--- Start ---
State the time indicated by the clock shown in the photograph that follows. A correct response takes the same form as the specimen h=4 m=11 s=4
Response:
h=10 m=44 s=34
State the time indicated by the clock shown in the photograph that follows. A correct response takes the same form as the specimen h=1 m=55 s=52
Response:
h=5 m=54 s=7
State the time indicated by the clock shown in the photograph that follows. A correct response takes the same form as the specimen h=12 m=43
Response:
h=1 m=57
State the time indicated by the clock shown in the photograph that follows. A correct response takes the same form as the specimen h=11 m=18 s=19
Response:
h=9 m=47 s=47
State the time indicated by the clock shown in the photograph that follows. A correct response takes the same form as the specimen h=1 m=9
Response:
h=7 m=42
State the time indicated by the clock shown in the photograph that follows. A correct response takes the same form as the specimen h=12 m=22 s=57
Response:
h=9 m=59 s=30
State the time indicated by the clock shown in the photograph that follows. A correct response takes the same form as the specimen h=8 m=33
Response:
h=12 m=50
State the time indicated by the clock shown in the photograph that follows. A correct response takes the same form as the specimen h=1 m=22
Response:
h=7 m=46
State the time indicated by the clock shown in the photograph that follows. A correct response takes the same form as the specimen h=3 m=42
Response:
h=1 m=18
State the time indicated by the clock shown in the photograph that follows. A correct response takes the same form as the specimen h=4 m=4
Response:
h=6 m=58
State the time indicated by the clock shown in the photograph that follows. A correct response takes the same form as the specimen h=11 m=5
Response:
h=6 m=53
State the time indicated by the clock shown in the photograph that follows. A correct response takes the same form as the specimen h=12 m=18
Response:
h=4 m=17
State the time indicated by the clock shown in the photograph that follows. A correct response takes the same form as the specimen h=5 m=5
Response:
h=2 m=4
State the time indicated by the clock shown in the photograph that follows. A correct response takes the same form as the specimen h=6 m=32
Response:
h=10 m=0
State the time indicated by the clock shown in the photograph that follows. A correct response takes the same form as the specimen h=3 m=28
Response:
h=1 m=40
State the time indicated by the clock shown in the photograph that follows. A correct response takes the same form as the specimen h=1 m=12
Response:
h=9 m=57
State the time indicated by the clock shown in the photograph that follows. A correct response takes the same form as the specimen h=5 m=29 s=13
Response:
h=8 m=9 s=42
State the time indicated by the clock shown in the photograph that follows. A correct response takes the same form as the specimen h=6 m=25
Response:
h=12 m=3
--- End ---
What is required:
Can you copy out each of the entries above word for word, with every line left unchanged?

Answer for the task:
State the time indicated by the clock shown in the photograph that follows. A correct response takes the same form as the specimen h=4 m=11 s=4
Response:
h=10 m=44 s=34
State the time indicated by the clock shown in the photograph that follows. A correct response takes the same form as the specimen h=1 m=55 s=52
Response:
h=5 m=54 s=7
State the time indicated by the clock shown in the photograph that follows. A correct response takes the same form as the specimen h=12 m=43
Response:
h=1 m=57
State the time indicated by the clock shown in the photograph that follows. A correct response takes the same form as the specimen h=11 m=18 s=19
Response:
h=9 m=47 s=47
State the time indicated by the clock shown in the photograph that follows. A correct response takes the same form as the specimen h=1 m=9
Response:
h=7 m=42
State the time indicated by the clock shown in the photograph that follows. A correct response takes the same form as the specimen h=12 m=22 s=57
Response:
h=9 m=59 s=30
State the time indicated by the clock shown in the photograph that follows. A correct response takes the same form as the specimen h=8 m=33
Response:
h=12 m=50
State the time indicated by the clock shown in the photograph that follows. A correct response takes the same form as the specimen h=1 m=22
Response:
h=7 m=46
State the time indicated by the clock shown in the photograph that follows. A correct response takes the same form as the specimen h=3 m=42
Response:
h=1 m=18
State the time indicated by the clock shown in the photograph that follows. A correct response takes the same form as the specimen h=4 m=4
Response:
h=6 m=58
State the time indicated by the clock shown in the photograph that follows. A correct response takes the same form as the specimen h=11 m=5
Response:
h=6 m=53
State the time indicated by the clock shown in the photograph that follows. A correct response takes the same form as the specimen h=12 m=18
Response:
h=4 m=17
State the time indicated by the clock shown in the photograph that follows. A correct response takes the same form as the specimen h=5 m=5
Response:
h=2 m=4
State the time indicated by the clock shown in the photograph that follows. A correct response takes the same form as the specimen h=6 m=32
Response:
h=10 m=0
State the time indicated by the clock shown in the photograph that follows. A correct response takes the same form as the specimen h=3 m=28
Response:
h=1 m=40
State the time indicated by the clock shown in the photograph that follows. A correct response takes the same form as the specimen h=1 m=12
Response:
h=9 m=57
State the time indicated by the clock shown in the photograph that follows. A correct response takes the same form as the specimen h=5 m=29 s=13
Response:
h=8 m=9 s=42
State the time indicated by the clock shown in the photograph that follows. A correct response takes the same form as the specimen h=6 m=25
Response:
h=12 m=3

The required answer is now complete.